Salboni Assembly constituency is an assembly constituency in Paschim Medinipur district in the Indian state of West Bengal.

Overview
As per orders of the Delimitation Commission, No. 234 Salboni Assembly constituency  is composed of the following: Bhimpur, Bishnupur, Debgram, Lalgeria and Shalboni gram panchayats of Salboni community development block, Goaltor, Gohaldanga, Jeerapara, Makli, Patharpara and Pingbani gram panchayats of Garhbeta II community development block, and Garhbeta III community development block.

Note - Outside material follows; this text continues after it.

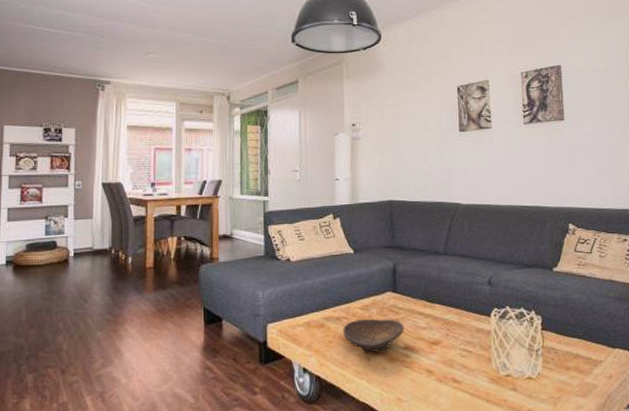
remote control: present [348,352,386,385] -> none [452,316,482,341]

Salboni Assembly constituency is part of No. 33 Jhargram (Lok Sabha constituency) (ST).

Election results

2021
In the 2021 election, Srikanta Mahata of Trinamool Congress defeated his nearest rival, Rajib Kundu of BJP.

2016
In the 2016 election, Srikanta Mahata of Trinamool Congress defeated his nearest rival, Shyam Sundar Pandey of CPI(M).

2011
In the 2011 election, Srikanta Mahata of Trinamool Congress defeated his nearest rival Abhiram mahato of CPI(M).

1977-2006
In the 2006, 2001 and 1996 state assembly elections, Khagendranath Mahata of CPI(M) won the Salboni assembly seat defeating his nearest rivals, Uttara Singha (Hazra) of Trinamool Congress in 2006, Dinen Roy of Trinamool Congress in 2001, and Tapas Das of Jharkhand Party (Naren) in 1996. Contests in most years were multi cornered but only winners and runners are being mentioned. Sundar Hazra of CPI(M) defeated Bijoy Mahata of Janata Party in 1991, Basanti Mahata of Congress in 1987, Kali Sadhan Mahata of Congress in 1982, and Basanti Mahata of Congress in 1977.

1951-1972
Thakurdas Mahata of CPI won in 1972. Sundar Hazra of CPI(M) won in 1971. Amulya Ratan Mahata of Bangla Congress won in 1969 and 1967. Niranjan Khamrai of Congress won in 1962. The Salboni seat did not exist in 1957. In independent India's first election in 1951, Bejoy Gopal Goswami, Independent, won the Salboni seat.